Следовательно, буквально фраза «на седьмом веце» означает «седьмое поколение», идущее от Трояна. Числительное «седьмой» в данном случае могло привлечь внимание автора и потому, что у многих народов непосредственное родство фиксировалось до седьмого колена[46]. Для событий второй половины XI в. на Руси такое приурочение могло иметь и определенный назидательный смысл: начались усобицы между «внуками» Трояна. Не исключено также, что именно «седьмым» поколением рода Трояна заканчивался цикл песен Бояна.

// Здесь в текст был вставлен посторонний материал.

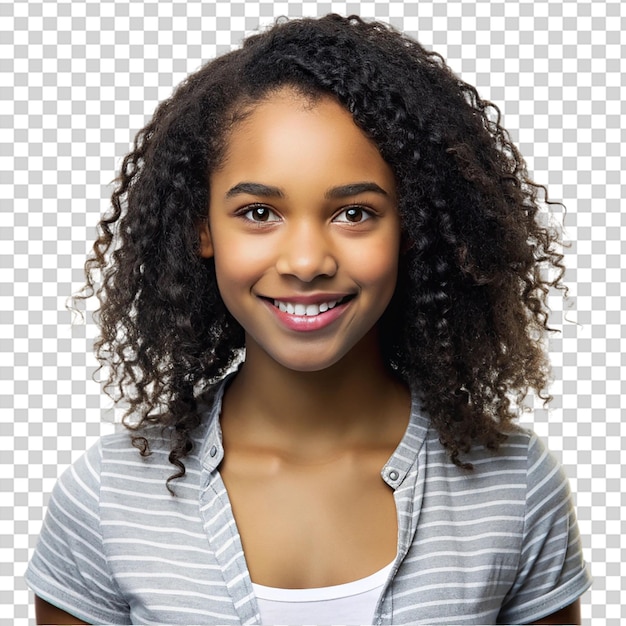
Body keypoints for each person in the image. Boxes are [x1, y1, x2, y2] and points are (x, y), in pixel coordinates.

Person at [26, 14, 591, 625]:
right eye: (259, 211)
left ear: (412, 226)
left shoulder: (516, 489)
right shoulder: (108, 498)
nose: (305, 262)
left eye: (353, 213)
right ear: (201, 228)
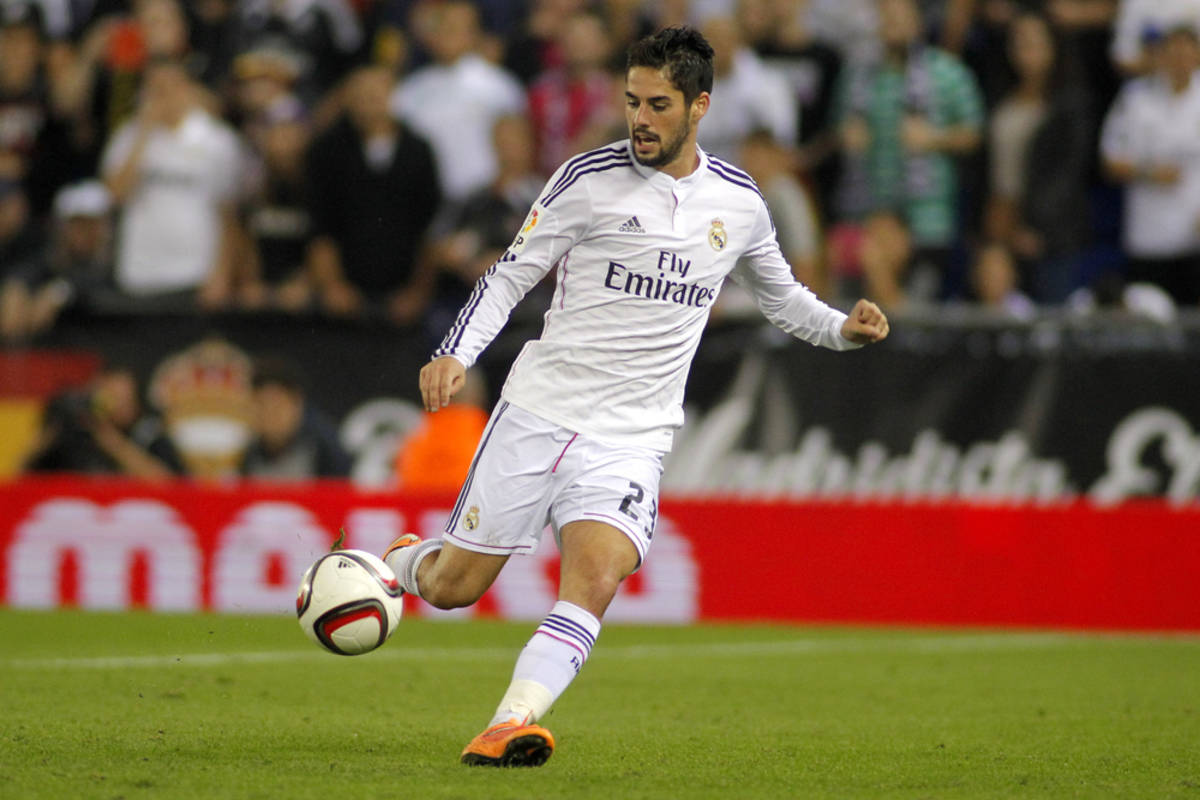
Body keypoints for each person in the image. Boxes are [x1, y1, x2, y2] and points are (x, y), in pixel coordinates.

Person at [381, 26, 889, 768]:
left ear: (700, 106)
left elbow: (782, 298)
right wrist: (457, 352)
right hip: (541, 411)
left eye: (658, 105)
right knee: (453, 587)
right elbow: (512, 273)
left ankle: (509, 722)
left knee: (598, 574)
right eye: (631, 101)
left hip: (632, 436)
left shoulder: (738, 203)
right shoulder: (586, 179)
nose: (640, 120)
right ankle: (403, 565)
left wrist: (843, 329)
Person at [1100, 23, 1200, 306]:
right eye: (1174, 52)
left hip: (1195, 240)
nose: (1180, 60)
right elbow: (1109, 161)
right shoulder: (1136, 99)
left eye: (1187, 52)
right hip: (1149, 237)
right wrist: (1149, 172)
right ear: (1161, 55)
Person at [22, 363, 183, 479]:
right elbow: (23, 473)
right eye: (113, 396)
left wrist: (108, 438)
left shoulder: (149, 433)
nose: (118, 405)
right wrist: (54, 426)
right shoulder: (77, 433)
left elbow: (168, 483)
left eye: (125, 399)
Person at [239, 357, 350, 481]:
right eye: (261, 405)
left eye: (277, 407)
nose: (269, 416)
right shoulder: (248, 455)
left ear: (298, 404)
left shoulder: (325, 450)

Таким образом, Всеслав и один из зачинателей усобиц Олег Гориславич отнесены в «Слове» к седьмому поколению, идущему от Трояна. Отступая к истокам родословной, получим следующий ряд: 7. Всеслав, 6. Брячислав, 5. Изяслав, 4. Владимир, 3. Святослав, 2. Игорь, 1. Троян. Троян здесь, следовательно, мыслится в качестве непосредственного предшественника бесспорного родоначальника династии – Игоря. В генеалогических преданиях очень часто ранние их ступени «уплотнялись», иногда древнейшая эпоха вообще представлялась только реальным или мифическим родоначальником. Поэтому необязательно считать Трояна отцом Игоря. Но и такая вероятность, по крайней мере, в понимании автора «Слова», не исключалась. Поэт, очевидно, имел аудиторию, которой также были известны сообщаемые им факты. Эта аудитория из древних песен что-то знала о «времени Бусове», о борьбе с готами и других подобных сюжетах, развивавшихся много лет назад где-то в Причерноморье. Исторически сложившиеся тесные связи Тмутаракани и Приазовья с Черниговом указывают на тот район, где прежде всего должны были сохраниться традиции, зафиксированные в «Слове о полку Игореве». Периферийное положение Чернигова предопределило в конечном счете и неудачу этой версии в соревновании с поляно-иллирийской и варяжской. Между тем хотя эта версия и не охватывала многих важнейших фактов из истории зарождения древнерусского государства, она не была совершенно беспочвенной. Исторические песни от первых веков н. э. могли дожить до XI-XII вв. только при условии, что в рамках Руси за все это время преемственно сохранялись какие-то группы населения, считавшие себя «Русью». (Речь об этом будет в следующей главе.)